Adoption du projet de loi sur la profession d’avocat à la Chambre des représentants : augmentation de l’âge d’accès à 45 ans et réduction de l’ancienneté pour plaider devant la Cour de cassation.

La Commission de la justice, de la législation, des droits de l’homme et des libertés à la Chambre des représentants a approuvé, jeudi soir, à la majorité, le projet de loi n° 66.23 relatif à l’organisation de la profession d’avocat, après une longue séance de près de huit heures consacrée à l’examen des amendements proposés par les groupes parlementaires.
Le projet a été adopté par 16 députés contre 7, après une interaction de la part du gouvernement, représenté par le ministre de la Justice, Abdellatif Ouahbi, avec plusieurs amendements jugés « essentiels », tant de la part de la majorité que de l’opposition.
Parmi les principales nouveautés apportées par le texte, l’augmentation de l’âge d’accès à la profession d’avocat de 40 à 45 ans, visant à permettre aux compétences juridiques ayant acquis des expériences professionnelles dans d’autres domaines de rejoindre la profession, tout en alignant cet âge avec le plafond de recrutement en vigueur.
La Commission a également approuvé le prolongement du délai de dépôt des demandes d’inscription sur la liste des avocats stagiaires de trois mois à six mois à partir de la date de délivrance du certificat de compétence, une mesure considérée par les députés comme un ajustement en fonction des conditions matérielles et administratives des candidats.
En ce qui concerne les conditions d’éligibilité, la Commission a adopté des modifications renforçant les critères d’accès à la profession, en interdisant aux personnes condamnées pour des crimes financiers ou de falsification de postuler, même en cas de réhabilitation, et en intégrant « l’honnêteté » parmi les valeurs liées à la bonne moralité et au comportement.
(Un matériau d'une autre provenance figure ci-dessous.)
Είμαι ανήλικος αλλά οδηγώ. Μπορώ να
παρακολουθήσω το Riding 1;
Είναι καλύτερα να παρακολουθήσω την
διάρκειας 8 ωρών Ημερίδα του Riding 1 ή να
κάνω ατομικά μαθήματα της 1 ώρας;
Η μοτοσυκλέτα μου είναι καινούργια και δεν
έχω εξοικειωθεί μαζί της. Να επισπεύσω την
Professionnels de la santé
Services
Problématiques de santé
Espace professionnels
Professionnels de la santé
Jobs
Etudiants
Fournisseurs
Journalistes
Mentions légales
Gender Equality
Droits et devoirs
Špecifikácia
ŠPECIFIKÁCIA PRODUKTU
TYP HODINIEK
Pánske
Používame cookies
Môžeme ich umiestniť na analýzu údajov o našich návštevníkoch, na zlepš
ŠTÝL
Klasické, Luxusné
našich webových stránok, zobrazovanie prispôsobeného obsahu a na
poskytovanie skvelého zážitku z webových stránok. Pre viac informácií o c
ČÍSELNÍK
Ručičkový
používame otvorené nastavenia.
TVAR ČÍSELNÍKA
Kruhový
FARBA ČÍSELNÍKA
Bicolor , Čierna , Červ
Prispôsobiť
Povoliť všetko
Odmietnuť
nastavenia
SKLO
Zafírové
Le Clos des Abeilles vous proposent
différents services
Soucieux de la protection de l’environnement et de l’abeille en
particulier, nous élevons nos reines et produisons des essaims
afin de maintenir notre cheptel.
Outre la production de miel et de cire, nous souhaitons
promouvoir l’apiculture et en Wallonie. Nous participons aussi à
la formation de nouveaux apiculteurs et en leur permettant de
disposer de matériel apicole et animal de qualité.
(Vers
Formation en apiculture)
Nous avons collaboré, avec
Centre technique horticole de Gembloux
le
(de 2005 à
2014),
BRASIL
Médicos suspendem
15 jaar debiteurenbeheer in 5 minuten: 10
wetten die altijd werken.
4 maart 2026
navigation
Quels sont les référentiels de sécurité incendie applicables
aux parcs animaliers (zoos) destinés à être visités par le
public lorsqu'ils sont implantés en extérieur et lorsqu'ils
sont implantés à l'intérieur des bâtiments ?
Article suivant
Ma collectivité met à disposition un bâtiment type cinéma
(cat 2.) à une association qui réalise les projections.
Pour ce qui est de la déontologie de la profession, les principes régissant le comportement professionnel des avocats ont été élargis pour inclure, en plus de la liberté, de l’indépendance, de l’intégrité et de la dignité, des valeurs telles que l’honnêteté et le respect.
La disposition relative à l’exemption des enseignants d’enseignement supérieur de l’obligation de présenter un certificat de compétence et de stage a suscité un large débat, avant que ce privilège ne soit maintenu pour les enseignants en droit ayant exercé pendant huit ans, avec la suppression de la condition d’un âge n’excédant pas 55 ans.
La Commission a également approuvé la réduction de l’ancienneté requise pour plaider devant la Cour de cassation de 12 à 10 ans, tout en respectant les droits acquis.
Quant à la disposition relative à l’organisation des audiences, elle a généré des débats entre les députés et le ministre de la Justice en raison de l’utilisation de l’expression « pertubation du déroulement normal de l’audience », avant qu’un accord ne soit trouvé pour la remplacer par le terme « obstruction », considéré comme plus précis sur le plan juridique.
Dans une déclaration après la réunion, le président de la Commission de la justice, de la législation, des droits de l’homme et des libertés, Said Baaziz, a affirmé que le projet représente une étape importante dans le processus de modernisation et d’organisation de la profession d’avocat, tant en ce qui concerne les conditions d’accès et de pratique que les structures professionnelles, la discipline, les recours et les notifications.
Il a également indiqué que les groupes parlementaires avaient soumis au total 493 amendements, avant que le gouvernement n’interagisse positivement avec environ 50 d’entre eux, incluant des amendements jugés d’une importance majeure.